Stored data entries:
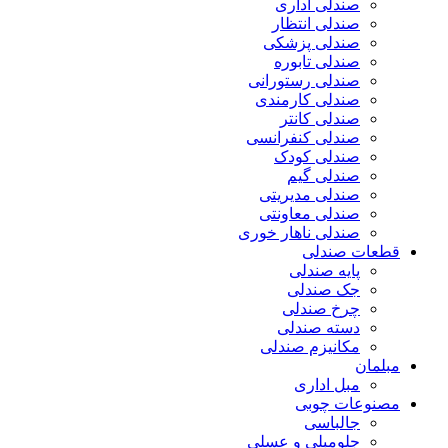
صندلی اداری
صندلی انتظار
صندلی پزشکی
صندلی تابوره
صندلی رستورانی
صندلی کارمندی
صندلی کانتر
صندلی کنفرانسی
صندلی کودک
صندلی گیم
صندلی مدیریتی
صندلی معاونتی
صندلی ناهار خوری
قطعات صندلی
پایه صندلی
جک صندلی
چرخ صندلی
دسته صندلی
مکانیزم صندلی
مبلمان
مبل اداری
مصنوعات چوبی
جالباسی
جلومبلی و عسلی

* * *

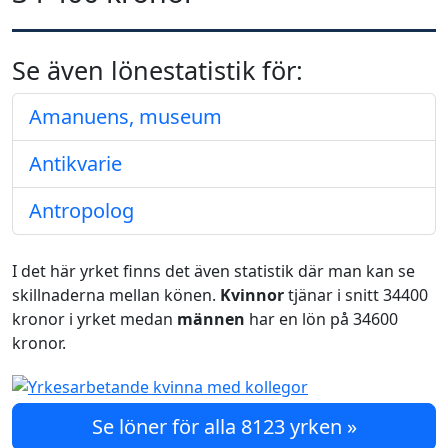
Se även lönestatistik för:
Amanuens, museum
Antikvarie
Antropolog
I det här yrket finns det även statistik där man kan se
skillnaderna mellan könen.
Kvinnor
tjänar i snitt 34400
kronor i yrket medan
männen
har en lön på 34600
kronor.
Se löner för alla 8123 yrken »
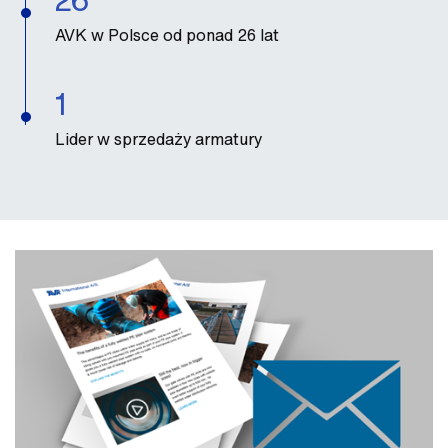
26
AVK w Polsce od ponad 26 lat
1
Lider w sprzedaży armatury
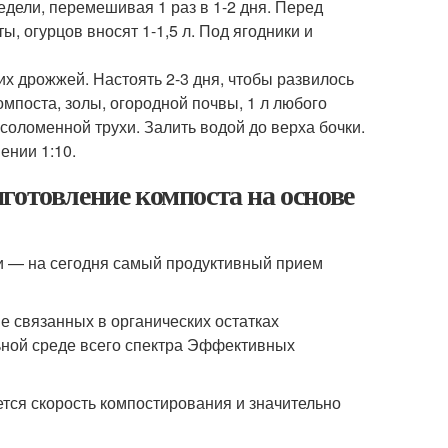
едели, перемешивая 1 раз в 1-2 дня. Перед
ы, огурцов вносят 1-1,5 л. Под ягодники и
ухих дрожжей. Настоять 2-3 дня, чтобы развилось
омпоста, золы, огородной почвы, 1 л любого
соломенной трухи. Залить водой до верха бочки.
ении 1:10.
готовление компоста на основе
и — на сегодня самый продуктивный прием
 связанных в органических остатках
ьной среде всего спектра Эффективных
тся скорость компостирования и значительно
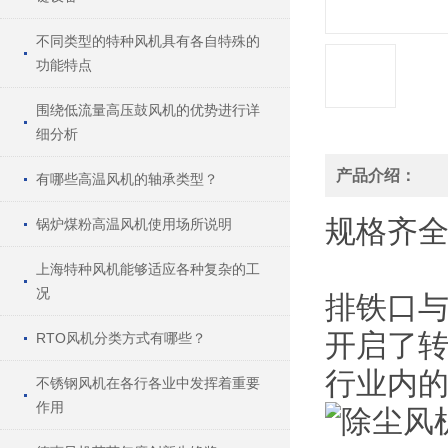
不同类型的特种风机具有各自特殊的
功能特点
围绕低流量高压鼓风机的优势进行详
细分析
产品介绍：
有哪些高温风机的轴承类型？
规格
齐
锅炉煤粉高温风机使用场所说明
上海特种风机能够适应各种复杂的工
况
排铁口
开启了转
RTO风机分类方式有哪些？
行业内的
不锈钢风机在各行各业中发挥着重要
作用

What you need to do: Begin at the line above that has "صندلی ناهار خوری" and stop after the line that has "جلومبلی و عسلی", copying each line exactly and adding nothing else.

Answer section:
صندلی ناهار خوری
قطعات صندلی
پایه صندلی
جک صندلی
چرخ صندلی
دسته صندلی
مکانیزم صندلی
مبلمان
مبل اداری
مصنوعات چوبی
جالباسی
جلومبلی و عسلی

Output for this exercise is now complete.